As we approach this year’s Final Four matchups, we can rest easy knowing that, at least maybe, the Loyola-Chicago players are not on their school’s payroll.
With the FBI’s rather late arrival onto the scene, the question over blue-chip NCAA recruits has now officially shifted from “are college athletes paid?” to “should college athletes be paid?”
Everybody seems to have their own take. In his “Main Street” column in the Wall Street Journal on March 13, William McGurn tossed his hat into the ring with an interesting commentary.
McGurn argues that university presidents need to take action, pointing to the Ivy League as proof of his proposal’s effectiveness. What McGurn is referencing, I suppose, is the “Presidents’ Agreement.” In the 1916 agreement, Harvard, Yale and Princeton declared that “the members of the group reaffirm their prohibition of athletic scholarships. Athletes shall be admitted as students and awarded financial aid only on the basis of the same academic standards and economic need as are applied to all other students.” If the presidents of academic stalwarts like Michigan and Northwestern do as Yale did, McGurn claims, all would be well.
Yet this is a false equivalency.
Michigan has 28,983 students and 27 varsity teams; Yale has 5,453 students and, as it might surprise you, 35 varsity teams. Therefore, Michigan can maintain its academic integrity even if it compromises its standards for athletes because athletes form a small island in the ocean of its student body. For Yale, on the other hand, this is not the case. Recruiting solely on athletic merit would dilute academic standards.
Moreover, to ask Michigan to do now as Yale did 50 years ago is to overlook the fact that the revenue Michigan generates from its football and basketball teams is exponentially more than that of Yale football accrued in the first decades of the 20th century.

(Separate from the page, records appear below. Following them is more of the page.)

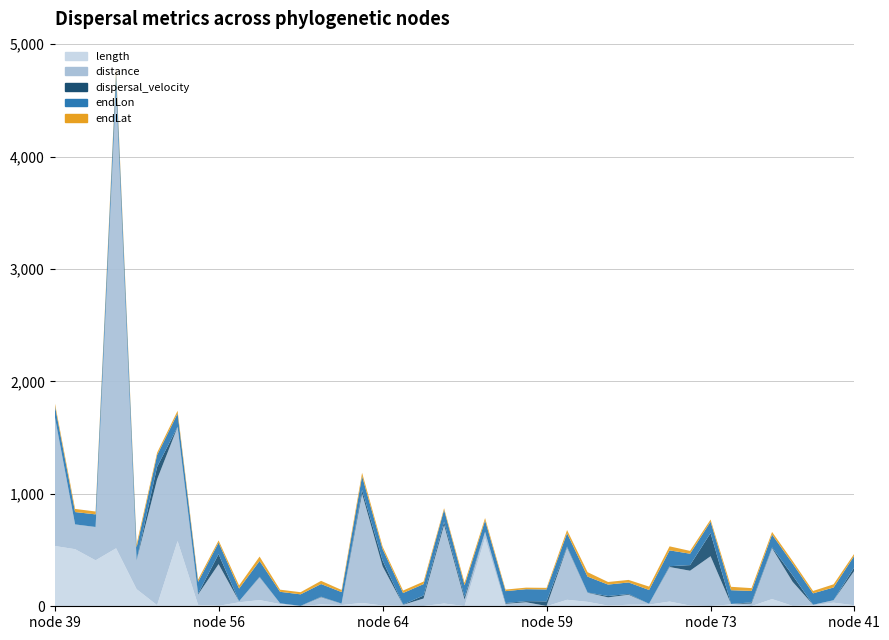

Reading right to left, what are all the values shown in this chart?

length: 9.5	32.1	9.0	3.8	64.0	2.0	16.6	2.1	6.2	42.0	15.0	13.7	6.0	39.3	57.7	0.1	3.2	3.2	607.5	2.3	24.3	2.5	4.0	6.8	29.7	11.0	16.1	1.4	19.9	55.0	35.4	4.1	12.6	580.0	10.0	152.3	515.7	408.8	507.8	536.5
distance: 302.9	21.3	4.1	214.5	452.1	22.1	3.9	442.9	310.0	307.1	7.0	88.8	73.2	81.2	464.7	2.8	32.6	19.1	54.5	57.4	698.7	66.5	9.3	348.8	972.3	11.9	64.8	1.4	6.2	203.5	9.1	370.6	92.0	1014.5	1118.4	256.4	4081.9	295.8	220.0	1158.2
dispersal_velocity: 31.9	0.7	0.5	57.3	7.1	11.1	0.2	206.2	50.1	7.3	0.5	6.5	12.1	2.1	8.1	40.7	10.0	6.0	0.1	25.0	28.7	26.8	2.4	51.6	32.8	1.1	4.0	1.1	0.3	3.7	0.3	89.5	7.3	1.8	111.8	1.7	7.9	0.7	0.4	2.2
endLon: 102.0	113.0	101.4	104.8	114.6	101.3	122.3	101.2	101.2	140.9	122.4	102.9	101.6	141.3	119.3	106.3	106.1	106.3	101.4	102.0	106.3	101.5	102.1	102.1	122.4	102.1	112.9	102.2	102.2	141.4	112.7	102.3	105.4	119.0	104.7	112.8	139.7	112.0	110.0	101.2
endLat: 18.6	28.3	21.3	23.4	23.3	25.0	30.1	18.9	25.2	35.8	30.1	22.6	23.2	39.3	27.9	14.0	13.8	13.9	21.3	22.5	14.1	22.5	22.3	22.2	30.1	19.1	28.5	19.1	19.1	38.5	27.9	19.1	20.6	23.7	21.1	27.9	37.2	25.7	27.7	21.7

So, if emulating the Ivy League isn’t the answer, what is?
What the NCAA has to offer athletes is an education. But what does that mean for someone who aims to attend school for a year? Some would say, just pay the athletes and call it a day. But here I have to agree with McGurn: “The economists’ answer is untenable, because the appeal of big-time college sports is built on the fiction that the athletes are, in fact, students.” If we paid college athletes, they would not be amateurs, they would not be college athletes. To pay them would not be simply to redefine what it means to be a college athlete, it would entirely change the narrative of professional sports, creating, in essence, college minor-league teams. Nobody watches the AHL or D-League playoffs. (It is now called the G League, but 90 percent of readers didn’t know that — and that’s the point).
So why do leagues force athletes to attend college at all? One year of college does not affect your preparation for the NBA. Are we to believe that Anthony Davis became a Renaissance man from the education he purportedly got in his one “year” at Kentucky? Do not fool yourselves.
Athletes should not be forced to go to school. The cream of the crop would enter their respective professional leagues. The rest would go to school. Everybody would be a true student-athlete then. And the fiction that college sports feature students who, when they are not hitting the books are hitting the boards, would actually be the reality.
The onus would then rest on professional leagues.
A counterargument might be that schools will merely compete over and pay for the best of the rest. The thing is, part of the reason colleges pay their athletes is a result of opportunity costs. One need only look at Emmanuel Mudiay, whom SMU — a school convicted of paying its athletes — tried and failed to lure away from China where he played in lieu of NCAA hoops.
Universities, therefore, pay their recruits in order to diminish the cost of what athletes are missing by not playing overseas. But there would be and is no opportunity cost for inferior athletes, since Chinese leagues have no interest in second-class sportspeople.
Moreover, athletes who will one day go professional hold the power of demanding payment because, in reality, schools have absolutely nothing to offer them. Second-class sportspeople will not eventually turn into professionals. They need college because they need a degree. Thus, they need college, not the other way around.
One final note: if all college athletes attended their schools as students who were seeking a degree, we would rid ourselves of the one-and-dones. And while complaints about that belong in a different article, just think about how much you hated Grayson Allen. True, you would have hated him within one season; but getting to watch four years of him tripping people and crying, we were able to fully develop our detestation.